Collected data
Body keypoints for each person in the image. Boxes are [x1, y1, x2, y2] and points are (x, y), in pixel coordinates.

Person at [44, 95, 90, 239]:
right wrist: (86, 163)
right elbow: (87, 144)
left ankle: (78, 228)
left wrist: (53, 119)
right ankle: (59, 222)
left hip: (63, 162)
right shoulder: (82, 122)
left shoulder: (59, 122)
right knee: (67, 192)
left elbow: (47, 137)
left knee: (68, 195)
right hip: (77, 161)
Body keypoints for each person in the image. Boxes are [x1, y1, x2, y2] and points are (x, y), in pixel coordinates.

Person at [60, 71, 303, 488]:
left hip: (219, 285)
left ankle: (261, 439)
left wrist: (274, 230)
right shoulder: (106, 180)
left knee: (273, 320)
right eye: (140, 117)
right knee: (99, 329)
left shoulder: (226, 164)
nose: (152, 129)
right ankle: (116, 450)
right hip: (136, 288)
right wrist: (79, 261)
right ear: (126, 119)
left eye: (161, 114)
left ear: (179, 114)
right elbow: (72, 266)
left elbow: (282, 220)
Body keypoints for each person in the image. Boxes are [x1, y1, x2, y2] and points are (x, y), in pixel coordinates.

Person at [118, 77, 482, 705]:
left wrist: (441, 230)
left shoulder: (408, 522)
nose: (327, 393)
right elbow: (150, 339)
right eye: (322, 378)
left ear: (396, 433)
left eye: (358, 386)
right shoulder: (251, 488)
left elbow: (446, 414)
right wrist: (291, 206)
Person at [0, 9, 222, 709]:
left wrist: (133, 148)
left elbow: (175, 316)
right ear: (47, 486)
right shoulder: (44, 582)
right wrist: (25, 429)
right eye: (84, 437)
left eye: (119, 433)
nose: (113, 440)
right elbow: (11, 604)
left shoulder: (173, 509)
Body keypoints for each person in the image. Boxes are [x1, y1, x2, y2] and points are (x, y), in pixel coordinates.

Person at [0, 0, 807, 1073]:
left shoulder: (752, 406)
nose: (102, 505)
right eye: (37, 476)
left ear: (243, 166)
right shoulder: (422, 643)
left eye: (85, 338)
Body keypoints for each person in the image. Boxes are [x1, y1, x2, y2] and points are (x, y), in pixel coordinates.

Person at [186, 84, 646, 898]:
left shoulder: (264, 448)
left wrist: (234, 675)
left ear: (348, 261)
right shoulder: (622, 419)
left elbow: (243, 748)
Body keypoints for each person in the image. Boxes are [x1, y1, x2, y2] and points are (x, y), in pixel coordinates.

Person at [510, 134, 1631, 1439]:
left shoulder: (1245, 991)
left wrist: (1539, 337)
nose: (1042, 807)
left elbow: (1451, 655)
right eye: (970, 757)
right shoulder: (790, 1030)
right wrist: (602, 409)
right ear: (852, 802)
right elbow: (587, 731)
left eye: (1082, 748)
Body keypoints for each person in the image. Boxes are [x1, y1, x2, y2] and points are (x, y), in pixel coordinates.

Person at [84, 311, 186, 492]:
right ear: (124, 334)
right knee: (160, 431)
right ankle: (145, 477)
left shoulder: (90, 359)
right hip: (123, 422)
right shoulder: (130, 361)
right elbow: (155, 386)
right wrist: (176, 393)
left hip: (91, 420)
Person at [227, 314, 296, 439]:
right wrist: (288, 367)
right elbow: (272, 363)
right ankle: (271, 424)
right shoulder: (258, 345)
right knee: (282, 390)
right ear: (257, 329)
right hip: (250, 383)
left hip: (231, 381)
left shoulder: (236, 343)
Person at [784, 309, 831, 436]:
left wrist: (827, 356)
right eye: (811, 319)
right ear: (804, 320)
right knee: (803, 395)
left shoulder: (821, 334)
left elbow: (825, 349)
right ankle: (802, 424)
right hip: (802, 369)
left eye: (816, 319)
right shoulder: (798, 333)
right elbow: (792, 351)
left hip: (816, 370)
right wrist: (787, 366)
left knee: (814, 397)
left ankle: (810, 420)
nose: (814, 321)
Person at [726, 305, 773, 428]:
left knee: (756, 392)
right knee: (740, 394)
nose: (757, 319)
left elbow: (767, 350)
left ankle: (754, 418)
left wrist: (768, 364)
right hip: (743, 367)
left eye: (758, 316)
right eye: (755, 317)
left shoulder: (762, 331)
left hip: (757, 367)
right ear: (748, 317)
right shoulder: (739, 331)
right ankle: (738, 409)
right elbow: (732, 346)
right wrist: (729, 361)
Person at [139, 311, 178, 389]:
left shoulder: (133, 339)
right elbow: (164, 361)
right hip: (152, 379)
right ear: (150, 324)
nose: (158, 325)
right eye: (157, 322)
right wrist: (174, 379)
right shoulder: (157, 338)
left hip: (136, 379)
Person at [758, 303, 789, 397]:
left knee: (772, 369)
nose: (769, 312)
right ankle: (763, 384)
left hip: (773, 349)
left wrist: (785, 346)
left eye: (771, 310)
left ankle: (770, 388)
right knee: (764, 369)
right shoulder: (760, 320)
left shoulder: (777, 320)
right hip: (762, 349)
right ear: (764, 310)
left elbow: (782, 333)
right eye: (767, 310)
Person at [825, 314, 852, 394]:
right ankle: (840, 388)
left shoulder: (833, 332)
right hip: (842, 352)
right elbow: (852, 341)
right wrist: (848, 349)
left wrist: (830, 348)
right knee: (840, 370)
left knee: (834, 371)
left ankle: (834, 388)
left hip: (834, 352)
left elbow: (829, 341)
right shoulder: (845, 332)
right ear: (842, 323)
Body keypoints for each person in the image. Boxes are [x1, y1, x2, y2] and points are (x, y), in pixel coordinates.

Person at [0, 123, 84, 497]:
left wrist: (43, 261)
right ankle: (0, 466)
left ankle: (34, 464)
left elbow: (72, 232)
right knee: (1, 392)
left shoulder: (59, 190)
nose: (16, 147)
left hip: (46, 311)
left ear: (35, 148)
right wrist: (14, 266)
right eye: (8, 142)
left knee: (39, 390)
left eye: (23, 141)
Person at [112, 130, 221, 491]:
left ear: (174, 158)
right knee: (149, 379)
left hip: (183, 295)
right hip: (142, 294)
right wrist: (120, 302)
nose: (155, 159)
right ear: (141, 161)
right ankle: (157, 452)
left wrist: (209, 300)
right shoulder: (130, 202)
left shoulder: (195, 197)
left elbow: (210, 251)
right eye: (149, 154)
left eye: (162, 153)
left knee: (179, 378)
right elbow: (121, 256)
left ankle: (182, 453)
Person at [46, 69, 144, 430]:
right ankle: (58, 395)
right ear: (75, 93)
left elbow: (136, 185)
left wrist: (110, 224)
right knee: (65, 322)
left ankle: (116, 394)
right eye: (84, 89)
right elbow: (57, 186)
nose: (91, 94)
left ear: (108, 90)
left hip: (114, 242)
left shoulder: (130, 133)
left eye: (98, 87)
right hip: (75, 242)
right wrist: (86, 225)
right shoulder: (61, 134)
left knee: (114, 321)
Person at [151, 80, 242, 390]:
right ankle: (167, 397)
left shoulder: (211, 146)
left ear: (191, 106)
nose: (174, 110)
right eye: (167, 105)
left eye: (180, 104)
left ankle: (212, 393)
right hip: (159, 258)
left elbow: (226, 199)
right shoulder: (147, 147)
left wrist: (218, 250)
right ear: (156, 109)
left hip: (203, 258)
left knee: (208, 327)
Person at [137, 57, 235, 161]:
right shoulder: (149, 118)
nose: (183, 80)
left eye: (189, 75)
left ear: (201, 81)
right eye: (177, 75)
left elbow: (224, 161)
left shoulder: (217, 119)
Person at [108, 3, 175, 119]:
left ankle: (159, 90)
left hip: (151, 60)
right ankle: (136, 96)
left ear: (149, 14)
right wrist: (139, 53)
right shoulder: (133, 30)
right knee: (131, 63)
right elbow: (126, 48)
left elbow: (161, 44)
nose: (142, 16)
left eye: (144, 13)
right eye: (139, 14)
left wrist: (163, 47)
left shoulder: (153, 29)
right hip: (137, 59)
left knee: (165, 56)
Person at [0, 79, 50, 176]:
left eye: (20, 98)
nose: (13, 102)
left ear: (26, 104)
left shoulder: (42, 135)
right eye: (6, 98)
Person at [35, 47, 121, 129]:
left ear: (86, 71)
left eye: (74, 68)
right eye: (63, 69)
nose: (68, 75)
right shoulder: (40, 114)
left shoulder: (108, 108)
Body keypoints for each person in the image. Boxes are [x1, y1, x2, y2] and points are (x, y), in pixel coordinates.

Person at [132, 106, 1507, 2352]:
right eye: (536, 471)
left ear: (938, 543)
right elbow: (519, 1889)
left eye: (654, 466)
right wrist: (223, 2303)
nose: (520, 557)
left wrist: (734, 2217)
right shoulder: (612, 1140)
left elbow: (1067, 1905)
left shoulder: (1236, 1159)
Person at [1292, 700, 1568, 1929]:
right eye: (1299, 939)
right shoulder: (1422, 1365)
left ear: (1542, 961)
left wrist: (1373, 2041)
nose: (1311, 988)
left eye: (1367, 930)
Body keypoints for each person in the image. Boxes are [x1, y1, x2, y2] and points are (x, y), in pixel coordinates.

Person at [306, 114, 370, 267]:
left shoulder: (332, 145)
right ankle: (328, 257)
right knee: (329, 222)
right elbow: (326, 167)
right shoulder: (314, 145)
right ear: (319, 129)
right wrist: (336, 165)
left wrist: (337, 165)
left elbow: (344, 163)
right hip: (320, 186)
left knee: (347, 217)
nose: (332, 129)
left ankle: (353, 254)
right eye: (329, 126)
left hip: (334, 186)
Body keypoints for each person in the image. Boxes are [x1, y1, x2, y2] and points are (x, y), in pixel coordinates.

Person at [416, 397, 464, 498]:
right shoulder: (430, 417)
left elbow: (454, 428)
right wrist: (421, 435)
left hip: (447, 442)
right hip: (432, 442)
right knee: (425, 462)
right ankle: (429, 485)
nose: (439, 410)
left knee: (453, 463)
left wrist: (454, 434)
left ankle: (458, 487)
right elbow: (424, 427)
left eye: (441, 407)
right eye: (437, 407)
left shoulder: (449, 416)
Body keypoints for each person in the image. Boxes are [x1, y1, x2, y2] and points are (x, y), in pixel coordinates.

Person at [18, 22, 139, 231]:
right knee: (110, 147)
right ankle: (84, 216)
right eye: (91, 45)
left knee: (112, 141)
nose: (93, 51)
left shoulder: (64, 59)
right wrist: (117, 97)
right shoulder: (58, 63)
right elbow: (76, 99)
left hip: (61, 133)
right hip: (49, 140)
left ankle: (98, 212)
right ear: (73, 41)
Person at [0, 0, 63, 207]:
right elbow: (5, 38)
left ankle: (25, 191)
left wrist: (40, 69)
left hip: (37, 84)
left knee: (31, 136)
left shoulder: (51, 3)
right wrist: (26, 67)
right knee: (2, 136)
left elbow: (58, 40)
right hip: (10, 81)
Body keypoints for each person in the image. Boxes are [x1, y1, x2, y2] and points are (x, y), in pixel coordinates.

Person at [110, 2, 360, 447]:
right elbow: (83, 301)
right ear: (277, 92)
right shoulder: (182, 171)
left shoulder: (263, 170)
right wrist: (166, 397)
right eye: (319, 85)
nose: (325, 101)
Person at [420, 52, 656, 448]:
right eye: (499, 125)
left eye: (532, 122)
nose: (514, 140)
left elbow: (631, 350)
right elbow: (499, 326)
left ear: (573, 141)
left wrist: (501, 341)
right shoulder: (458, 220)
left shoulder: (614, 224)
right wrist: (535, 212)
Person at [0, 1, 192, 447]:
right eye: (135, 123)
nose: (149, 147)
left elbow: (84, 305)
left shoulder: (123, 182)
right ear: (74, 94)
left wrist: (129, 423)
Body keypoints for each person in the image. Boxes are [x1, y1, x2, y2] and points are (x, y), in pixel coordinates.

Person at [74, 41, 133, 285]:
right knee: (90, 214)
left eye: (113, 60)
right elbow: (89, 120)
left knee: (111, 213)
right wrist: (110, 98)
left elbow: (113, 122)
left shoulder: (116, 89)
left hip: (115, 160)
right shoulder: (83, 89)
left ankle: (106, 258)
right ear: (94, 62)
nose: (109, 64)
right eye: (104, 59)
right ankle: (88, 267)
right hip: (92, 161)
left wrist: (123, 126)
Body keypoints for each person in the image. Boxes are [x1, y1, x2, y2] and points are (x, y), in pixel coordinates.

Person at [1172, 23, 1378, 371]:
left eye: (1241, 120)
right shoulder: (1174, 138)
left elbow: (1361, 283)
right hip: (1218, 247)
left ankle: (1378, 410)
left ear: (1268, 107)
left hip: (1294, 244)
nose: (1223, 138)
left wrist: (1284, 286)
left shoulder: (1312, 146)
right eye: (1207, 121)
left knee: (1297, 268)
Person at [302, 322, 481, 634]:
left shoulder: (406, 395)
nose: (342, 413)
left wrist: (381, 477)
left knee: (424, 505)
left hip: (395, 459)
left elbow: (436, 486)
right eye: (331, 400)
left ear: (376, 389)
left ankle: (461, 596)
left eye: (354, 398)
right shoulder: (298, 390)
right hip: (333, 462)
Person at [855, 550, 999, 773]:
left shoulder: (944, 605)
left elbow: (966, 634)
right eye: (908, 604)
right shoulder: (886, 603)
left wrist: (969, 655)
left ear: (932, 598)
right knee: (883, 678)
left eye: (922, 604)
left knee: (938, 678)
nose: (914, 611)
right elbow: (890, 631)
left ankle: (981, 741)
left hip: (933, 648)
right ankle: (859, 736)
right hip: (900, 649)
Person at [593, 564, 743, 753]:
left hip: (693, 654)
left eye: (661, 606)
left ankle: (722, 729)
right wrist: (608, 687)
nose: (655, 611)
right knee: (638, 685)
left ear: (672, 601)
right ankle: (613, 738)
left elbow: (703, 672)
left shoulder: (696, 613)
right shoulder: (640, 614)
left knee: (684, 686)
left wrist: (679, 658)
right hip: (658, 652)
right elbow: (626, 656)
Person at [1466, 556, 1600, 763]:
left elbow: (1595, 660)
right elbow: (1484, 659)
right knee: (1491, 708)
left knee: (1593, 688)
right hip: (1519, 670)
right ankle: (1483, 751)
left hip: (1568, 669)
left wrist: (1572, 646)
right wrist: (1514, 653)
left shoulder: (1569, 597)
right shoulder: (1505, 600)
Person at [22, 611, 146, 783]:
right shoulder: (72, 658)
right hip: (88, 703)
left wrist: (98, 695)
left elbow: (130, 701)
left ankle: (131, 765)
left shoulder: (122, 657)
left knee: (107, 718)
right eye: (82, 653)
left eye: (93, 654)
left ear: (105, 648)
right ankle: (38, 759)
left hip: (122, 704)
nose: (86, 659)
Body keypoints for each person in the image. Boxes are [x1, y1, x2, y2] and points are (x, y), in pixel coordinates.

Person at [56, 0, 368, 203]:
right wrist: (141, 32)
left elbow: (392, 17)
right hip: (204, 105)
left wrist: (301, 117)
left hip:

Work task - Given the records above, return exactly the lines starting at the line containing "right hip: (320, 186)" and ending at the line containing "right shoulder: (458, 220)", including both.

Reply to the exercise -
right hip: (320, 186)
left knee: (347, 217)
nose: (332, 129)
left ankle: (353, 254)
right eye: (329, 126)
left hip: (334, 186)
Body keypoints for each person in the image. Boxes are [x1, y1, x2, y2] and points are (x, y), in pixel coordinates.

Person at [416, 397, 464, 498]:
right shoulder: (430, 417)
left elbow: (454, 428)
right wrist: (421, 435)
left hip: (447, 442)
right hip: (432, 442)
right knee: (425, 462)
right ankle: (429, 485)
nose: (439, 410)
left knee: (453, 463)
left wrist: (454, 434)
left ankle: (458, 487)
right elbow: (424, 427)
left eye: (441, 407)
right eye: (437, 407)
left shoulder: (449, 416)
Body keypoints for each person in the image. Boxes are [x1, y1, x2, y2] and points are (x, y), in pixel coordinates.

Person at [18, 22, 139, 231]:
right knee: (110, 147)
right ankle: (84, 216)
right eye: (91, 45)
left knee: (112, 141)
nose: (93, 51)
left shoulder: (64, 59)
right wrist: (117, 97)
right shoulder: (58, 63)
right elbow: (76, 99)
left hip: (61, 133)
right hip: (49, 140)
left ankle: (98, 212)
right ear: (73, 41)
Person at [0, 0, 63, 207]:
right elbow: (5, 38)
left ankle: (25, 191)
left wrist: (40, 69)
left hip: (37, 84)
left knee: (31, 136)
left shoulder: (51, 3)
right wrist: (26, 67)
right knee: (2, 136)
left elbow: (58, 40)
right hip: (10, 81)
Body keypoints for each person in the image. Boxes are [x1, y1, x2, y2] and points are (x, y), in pixel coordinates.

Person at [110, 2, 360, 447]:
right elbow: (83, 301)
right ear: (277, 92)
right shoulder: (182, 171)
left shoulder: (263, 170)
right wrist: (166, 397)
right eye: (319, 85)
nose: (325, 101)
Person at [420, 52, 656, 448]:
right eye: (499, 125)
left eye: (532, 122)
nose: (514, 140)
left elbow: (631, 350)
right elbow: (499, 326)
left ear: (573, 141)
left wrist: (501, 341)
right shoulder: (458, 220)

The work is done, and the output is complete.